- _Task directions_
Leave no line out. Transcribe the whole listing exactly.

- _Input material_
[Start of section]
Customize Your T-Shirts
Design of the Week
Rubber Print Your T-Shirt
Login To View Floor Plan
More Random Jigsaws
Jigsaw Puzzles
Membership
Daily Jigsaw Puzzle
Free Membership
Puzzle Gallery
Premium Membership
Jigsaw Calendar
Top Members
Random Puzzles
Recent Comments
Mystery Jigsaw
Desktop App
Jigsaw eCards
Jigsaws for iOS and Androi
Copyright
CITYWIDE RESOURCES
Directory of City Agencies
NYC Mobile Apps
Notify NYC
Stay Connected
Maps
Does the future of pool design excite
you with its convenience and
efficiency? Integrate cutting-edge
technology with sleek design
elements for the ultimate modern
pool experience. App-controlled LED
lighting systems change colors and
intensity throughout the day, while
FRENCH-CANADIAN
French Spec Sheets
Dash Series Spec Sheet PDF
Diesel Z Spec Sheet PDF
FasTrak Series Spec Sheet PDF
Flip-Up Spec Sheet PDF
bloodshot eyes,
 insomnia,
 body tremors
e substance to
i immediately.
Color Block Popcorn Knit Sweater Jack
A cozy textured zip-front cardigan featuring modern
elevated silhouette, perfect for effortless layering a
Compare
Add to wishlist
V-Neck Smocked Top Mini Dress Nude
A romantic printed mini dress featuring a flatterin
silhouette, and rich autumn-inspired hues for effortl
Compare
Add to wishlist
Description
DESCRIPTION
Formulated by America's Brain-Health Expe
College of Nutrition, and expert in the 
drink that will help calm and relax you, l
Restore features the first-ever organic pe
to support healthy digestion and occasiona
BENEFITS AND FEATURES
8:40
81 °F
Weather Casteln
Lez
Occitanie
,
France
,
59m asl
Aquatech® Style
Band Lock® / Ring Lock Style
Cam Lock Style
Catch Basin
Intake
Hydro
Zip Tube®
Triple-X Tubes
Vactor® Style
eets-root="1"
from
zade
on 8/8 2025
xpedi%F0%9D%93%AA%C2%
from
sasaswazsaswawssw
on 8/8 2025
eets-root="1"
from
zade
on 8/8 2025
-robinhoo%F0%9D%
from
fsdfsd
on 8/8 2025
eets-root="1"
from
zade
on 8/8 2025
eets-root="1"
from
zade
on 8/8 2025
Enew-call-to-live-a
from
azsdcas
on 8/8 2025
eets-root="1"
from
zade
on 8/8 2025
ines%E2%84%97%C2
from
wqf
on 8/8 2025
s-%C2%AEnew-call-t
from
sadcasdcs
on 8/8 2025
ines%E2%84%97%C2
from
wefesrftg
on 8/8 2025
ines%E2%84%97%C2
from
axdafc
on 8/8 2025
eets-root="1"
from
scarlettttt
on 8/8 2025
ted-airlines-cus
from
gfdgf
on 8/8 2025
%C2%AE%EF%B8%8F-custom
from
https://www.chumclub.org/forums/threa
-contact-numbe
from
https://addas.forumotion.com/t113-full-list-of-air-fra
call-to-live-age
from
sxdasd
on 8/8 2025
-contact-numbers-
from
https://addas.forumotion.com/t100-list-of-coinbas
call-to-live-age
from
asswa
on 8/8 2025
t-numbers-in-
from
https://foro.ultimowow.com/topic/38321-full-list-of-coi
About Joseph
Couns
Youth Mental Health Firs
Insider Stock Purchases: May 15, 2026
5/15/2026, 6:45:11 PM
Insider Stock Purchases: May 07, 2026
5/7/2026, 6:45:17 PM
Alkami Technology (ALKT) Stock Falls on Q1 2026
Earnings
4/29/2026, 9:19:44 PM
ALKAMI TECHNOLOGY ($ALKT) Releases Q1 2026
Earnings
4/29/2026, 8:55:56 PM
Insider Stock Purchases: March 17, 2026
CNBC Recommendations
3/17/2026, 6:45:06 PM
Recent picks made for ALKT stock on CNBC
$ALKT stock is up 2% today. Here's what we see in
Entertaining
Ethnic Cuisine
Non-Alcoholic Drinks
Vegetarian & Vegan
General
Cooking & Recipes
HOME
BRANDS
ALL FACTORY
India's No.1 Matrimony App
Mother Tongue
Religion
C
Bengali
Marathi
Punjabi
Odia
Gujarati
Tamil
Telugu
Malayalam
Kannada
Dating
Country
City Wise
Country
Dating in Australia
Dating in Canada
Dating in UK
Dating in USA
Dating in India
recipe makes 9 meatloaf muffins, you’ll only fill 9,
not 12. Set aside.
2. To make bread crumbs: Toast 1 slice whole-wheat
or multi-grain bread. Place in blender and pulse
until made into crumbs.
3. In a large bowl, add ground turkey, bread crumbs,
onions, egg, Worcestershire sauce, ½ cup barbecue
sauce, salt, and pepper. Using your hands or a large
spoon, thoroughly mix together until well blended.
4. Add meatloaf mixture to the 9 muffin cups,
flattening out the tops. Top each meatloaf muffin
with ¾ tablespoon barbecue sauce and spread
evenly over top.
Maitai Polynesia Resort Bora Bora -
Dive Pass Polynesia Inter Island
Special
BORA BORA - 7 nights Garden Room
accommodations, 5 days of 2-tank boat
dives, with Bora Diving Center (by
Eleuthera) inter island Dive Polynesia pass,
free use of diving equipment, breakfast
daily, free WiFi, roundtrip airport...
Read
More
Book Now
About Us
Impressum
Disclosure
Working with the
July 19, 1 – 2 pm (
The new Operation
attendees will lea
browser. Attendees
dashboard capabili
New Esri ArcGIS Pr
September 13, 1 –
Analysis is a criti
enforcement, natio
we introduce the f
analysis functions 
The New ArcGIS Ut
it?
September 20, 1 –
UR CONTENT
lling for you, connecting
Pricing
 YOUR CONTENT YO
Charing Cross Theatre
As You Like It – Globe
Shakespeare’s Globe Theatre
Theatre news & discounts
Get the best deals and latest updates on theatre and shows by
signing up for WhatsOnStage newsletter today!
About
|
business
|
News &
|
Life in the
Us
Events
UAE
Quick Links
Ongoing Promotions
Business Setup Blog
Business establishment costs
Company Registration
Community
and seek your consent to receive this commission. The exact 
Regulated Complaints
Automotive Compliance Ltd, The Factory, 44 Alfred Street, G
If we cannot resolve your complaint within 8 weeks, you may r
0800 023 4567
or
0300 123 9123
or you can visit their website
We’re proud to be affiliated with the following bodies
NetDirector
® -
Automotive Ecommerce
[End of section]
- _Answer below_
Customize Your T-Shirts
Design of the Week
Rubber Print Your T-Shirt
Login To View Floor Plan
More Random Jigsaws
Jigsaw Puzzles
Membership
Daily Jigsaw Puzzle
Free Membership
Puzzle Gallery
Premium Membership
Jigsaw Calendar
Top Members
Random Puzzles
Recent Comments
Mystery Jigsaw
Desktop App
Jigsaw eCards
Jigsaws for iOS and Androi
Copyright
CITYWIDE RESOURCES
Directory of City Agencies
NYC Mobile Apps
Notify NYC
Stay Connected
Maps
Does the future of pool design excite
you with its convenience and
efficiency? Integrate cutting-edge
technology with sleek design
elements for the ultimate modern
pool experience. App-controlled LED
lighting systems change colors and
intensity throughout the day, while
FRENCH-CANADIAN
French Spec Sheets
Dash Series Spec Sheet PDF
Diesel Z Spec Sheet PDF
FasTrak Series Spec Sheet PDF
Flip-Up Spec Sheet PDF
bloodshot eyes,
 insomnia,
 body tremors
e substance to
i immediately.
Color Block Popcorn Knit Sweater Jack
A cozy textured zip-front cardigan featuring modern
elevated silhouette, perfect for effortless layering a
Compare
Add to wishlist
V-Neck Smocked Top Mini Dress Nude
A romantic printed mini dress featuring a flatterin
silhouette, and rich autumn-inspired hues for effortl
Compare
Add to wishlist
Description
DESCRIPTION
Formulated by America's Brain-Health Expe
College of Nutrition, and expert in the 
drink that will help calm and relax you, l
Restore features the first-ever organic pe
to support healthy digestion and occasiona
BENEFITS AND FEATURES
8:40
81 °F
Weather Casteln
Lez
Occitanie
,
France
,
59m asl
Aquatech® Style
Band Lock® / Ring Lock Style
Cam Lock Style
Catch Basin
Intake
Hydro
Zip Tube®
Triple-X Tubes
Vactor® Style
eets-root="1"
from
zade
on 8/8 2025
xpedi%F0%9D%93%AA%C2%
from
sasaswazsaswawssw
on 8/8 2025
eets-root="1"
from
zade
on 8/8 2025
-robinhoo%F0%9D%
from
fsdfsd
on 8/8 2025
eets-root="1"
from
zade
on 8/8 2025
eets-root="1"
from
zade
on 8/8 2025
Enew-call-to-live-a
from
azsdcas
on 8/8 2025
eets-root="1"
from
zade
on 8/8 2025
ines%E2%84%97%C2
from
wqf
on 8/8 2025
s-%C2%AEnew-call-t
from
sadcasdcs
on 8/8 2025
ines%E2%84%97%C2
from
wefesrftg
on 8/8 2025
ines%E2%84%97%C2
from
axdafc
on 8/8 2025
eets-root="1"
from
scarlettttt
on 8/8 2025
ted-airlines-cus
from
gfdgf
on 8/8 2025
%C2%AE%EF%B8%8F-custom
from
https://www.chumclub.org/forums/threa
-contact-numbe
from
https://addas.forumotion.com/t113-full-list-of-air-fra
call-to-live-age
from
sxdasd
on 8/8 2025
-contact-numbers-
from
https://addas.forumotion.com/t100-list-of-coinbas
call-to-live-age
from
asswa
on 8/8 2025
t-numbers-in-
from
https://foro.ultimowow.com/topic/38321-full-list-of-coi
About Joseph
Couns
Youth Mental Health Firs
Insider Stock Purchases: May 15, 2026
5/15/2026, 6:45:11 PM
Insider Stock Purchases: May 07, 2026
5/7/2026, 6:45:17 PM
Alkami Technology (ALKT) Stock Falls on Q1 2026
Earnings
4/29/2026, 9:19:44 PM
ALKAMI TECHNOLOGY ($ALKT) Releases Q1 2026
Earnings
4/29/2026, 8:55:56 PM
Insider Stock Purchases: March 17, 2026
CNBC Recommendations
3/17/2026, 6:45:06 PM
Recent picks made for ALKT stock on CNBC
$ALKT stock is up 2% today. Here's what we see in
Entertaining
Ethnic Cuisine
Non-Alcoholic Drinks
Vegetarian & Vegan
General
Cooking & Recipes
HOME
BRANDS
ALL FACTORY
India's No.1 Matrimony App
Mother Tongue
Religion
C
Bengali
Marathi
Punjabi
Odia
Gujarati
Tamil
Telugu
Malayalam
Kannada
Dating
Country
City Wise
Country
Dating in Australia
Dating in Canada
Dating in UK
Dating in USA
Dating in India
recipe makes 9 meatloaf muffins, you’ll only fill 9,
not 12. Set aside.
2. To make bread crumbs: Toast 1 slice whole-wheat
or multi-grain bread. Place in blender and pulse
until made into crumbs.
3. In a large bowl, add ground turkey, bread crumbs,
onions, egg, Worcestershire sauce, ½ cup barbecue
sauce, salt, and pepper. Using your hands or a large
spoon, thoroughly mix together until well blended.
4. Add meatloaf mixture to the 9 muffin cups,
flattening out the tops. Top each meatloaf muffin
with ¾ tablespoon barbecue sauce and spread
evenly over top.
Maitai Polynesia Resort Bora Bora -
Dive Pass Polynesia Inter Island
Special
BORA BORA - 7 nights Garden Room
accommodations, 5 days of 2-tank boat
dives, with Bora Diving Center (by
Eleuthera) inter island Dive Polynesia pass,
free use of diving equipment, breakfast
daily, free WiFi, roundtrip airport...
Read
More
Book Now
About Us
Impressum
Disclosure
Working with the
July 19, 1 – 2 pm (
The new Operation
attendees will lea
browser. Attendees
dashboard capabili
New Esri ArcGIS Pr
September 13, 1 –
Analysis is a criti
enforcement, natio
we introduce the f
analysis functions 
The New ArcGIS Ut
it?
September 20, 1 –
UR CONTENT
lling for you, connecting
Pricing
 YOUR CONTENT YO
Charing Cross Theatre
As You Like It – Globe
Shakespeare’s Globe Theatre
Theatre news & discounts
Get the best deals and latest updates on theatre and shows by
signing up for WhatsOnStage newsletter today!
About
|
business
|
News &
|
Life in the
Us
Events
UAE
Quick Links
Ongoing Promotions
Business Setup Blog
Business establishment costs
Company Registration
Community
and seek your consent to receive this commission. The exact 
Regulated Complaints
Automotive Compliance Ltd, The Factory, 44 Alfred Street, G
If we cannot resolve your complaint within 8 weeks, you may r
0800 023 4567
or
0300 123 9123
or you can visit their website
We’re proud to be affiliated with the following bodies
NetDirector
® -
Automotive Ecommerce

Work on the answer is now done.